PASSAGE PROVIDED
------------------------------
LVM Microservice with vLLM on Gaudi

This service provides high-throughput, low-latency LVM serving accelerated by vLLM, optimized for Intel Gaudi HPUs.


Table of Contents

  1. Prerequisites

  2. Start Microservice

  3. Consume LVM Service


Prerequisites

Build vLLM Gaudi Docker Image

You must build the custom vllm-gaudi Docker image locally first.

git clone https://github.com/HabanaAI/vllm-fork.git
cd ./vllm-fork/
# Note: The commit hash is for a specific version. Check for updates.
git checkout f78aeb9da0712561163eddd353e3b6097cd69bac
docker build -f Dockerfile.hpu -t opea/vllm-gaudi:latest --shm-size=128g . --build-arg https_proxy=$https_proxy --build-arg http_proxy=$http_proxy
cd ..
rm -rf vllm-fork

Start Microservice

Build LVM Docker Image

Build the generic LVM microservice Docker image:

cd ../../../
docker build -t opea/lvm:latest \
  --build-arg https_proxy=$https_proxy \
  --build-arg http_proxy=$http_proxy \
  -f comps/lvms/src/Dockerfile .

Run with Docker Compose

Deploy the vLLM service and the LVM microservice using Docker Compose.

  1. Export the required environment variables:

    export ip_address=$(hostname -I | awk '{print $1}')
    export LVM_PORT=9399
    export VLLM_PORT=11507
    export LVM_ENDPOINT="http://$ip_address:$VLLM_PORT"
    
    # Option 1: for LLaVA model
    export LLM_MODEL_ID=llava-hf/llava-1.5-7b-hf
    export CHAT_TEMPLATE=examples/template_llava.jinja
    
    # Option 2: for UI-TARS model
    # export LLM_MODEL_ID=bytedance-research/UI-TARS-7B-DPO
    # export TP_SIZE=1    # change to 4 or 8 if using UI-TARS-72B-DPO
    # export CHAT_TEMPLATE=None
    
    # Skip warmup for faster server start on Gaudi (may increase initial inference time)
    export VLLM_SKIP_WARMUP=true
    
  2. Navigate to the Docker Compose directory and start the services:

    cd comps/lvms/deployment/docker_compose/
    docker compose up vllm-gaudi-service lvm-vllm-gaudi -d
    

Consume LVM Service

Once the service is running, you can send requests to the API.

Use the LVM Service API

Send a POST request with an image (base64 encoded) and a prompt.

curl http://localhost:9399/v1/lvm \
  -X POST \
  -d '{"image": "iVBORw0KGgoAAAANSUhEUgAAAAoAAAAKCAYAAACNMs+9AAAAFUlEQVR42mP8/5+hnoEIwDiqkL4KAcT9GO0U4BxoAAAAAElFTkSuQmCC", "prompt":"What is this?"}' \
  -H 'Content-Type: application/json'
------------------------------
CHALLENGE 1
Copy the part of the vLLM on Gaudi page starting at "Build LVM Docker" and ending at "using Docker Compose.", switching "Docker Compose" to "Podman Compose".
CHALLENGE 2
In the vLLM on Gaudi page, what value is exported as VLLM_PORT?
The listing after this point has no connection to the vLLM on Gaudi page.
------------------------------
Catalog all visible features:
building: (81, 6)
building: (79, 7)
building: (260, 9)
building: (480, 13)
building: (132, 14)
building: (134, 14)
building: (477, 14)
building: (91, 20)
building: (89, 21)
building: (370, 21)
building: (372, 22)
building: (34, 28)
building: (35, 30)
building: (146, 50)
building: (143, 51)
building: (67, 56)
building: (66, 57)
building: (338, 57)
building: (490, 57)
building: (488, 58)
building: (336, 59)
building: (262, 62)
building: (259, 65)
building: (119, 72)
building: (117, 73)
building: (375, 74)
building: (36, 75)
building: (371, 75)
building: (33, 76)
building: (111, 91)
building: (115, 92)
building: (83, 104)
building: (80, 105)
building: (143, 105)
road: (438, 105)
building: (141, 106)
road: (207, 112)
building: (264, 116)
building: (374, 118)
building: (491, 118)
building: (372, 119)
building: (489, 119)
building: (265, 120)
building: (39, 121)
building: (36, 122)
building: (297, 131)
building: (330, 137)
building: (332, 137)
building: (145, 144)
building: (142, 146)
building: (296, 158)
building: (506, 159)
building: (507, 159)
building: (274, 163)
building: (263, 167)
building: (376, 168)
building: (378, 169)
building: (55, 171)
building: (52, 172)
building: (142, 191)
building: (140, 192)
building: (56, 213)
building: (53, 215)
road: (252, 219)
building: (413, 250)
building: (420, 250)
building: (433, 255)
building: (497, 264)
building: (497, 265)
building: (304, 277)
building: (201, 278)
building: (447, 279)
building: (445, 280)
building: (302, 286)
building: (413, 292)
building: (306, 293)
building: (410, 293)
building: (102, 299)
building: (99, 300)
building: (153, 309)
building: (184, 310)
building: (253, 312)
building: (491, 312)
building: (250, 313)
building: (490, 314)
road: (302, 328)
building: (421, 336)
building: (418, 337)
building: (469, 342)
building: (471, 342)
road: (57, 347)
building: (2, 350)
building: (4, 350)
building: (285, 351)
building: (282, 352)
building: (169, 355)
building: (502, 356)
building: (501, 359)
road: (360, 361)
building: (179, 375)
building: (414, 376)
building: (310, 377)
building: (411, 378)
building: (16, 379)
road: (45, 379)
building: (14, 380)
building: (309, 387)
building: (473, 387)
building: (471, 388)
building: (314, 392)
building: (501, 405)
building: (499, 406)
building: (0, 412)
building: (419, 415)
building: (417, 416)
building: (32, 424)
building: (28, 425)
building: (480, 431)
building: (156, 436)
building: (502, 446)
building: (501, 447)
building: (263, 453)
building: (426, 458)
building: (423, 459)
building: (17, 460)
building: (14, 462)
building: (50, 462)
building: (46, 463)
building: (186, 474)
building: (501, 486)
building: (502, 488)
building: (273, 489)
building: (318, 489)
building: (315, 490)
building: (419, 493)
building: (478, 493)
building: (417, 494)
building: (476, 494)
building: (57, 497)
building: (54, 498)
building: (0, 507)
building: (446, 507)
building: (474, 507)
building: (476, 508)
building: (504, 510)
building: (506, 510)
------------------------------
EXERCISE ANSWER 1
Build LVM Docker Image

Build the generic LVM microservice Docker image:

cd ../../../
docker build -t opea/lvm:latest \
  --build-arg https_proxy=$https_proxy \
  --build-arg http_proxy=$http_proxy \
  -f comps/lvms/src/Dockerfile .

Run with Podman Compose

Deploy the vLLM service and the LVM microservice using Podman Compose.

EXERCISE ANSWER 2
11507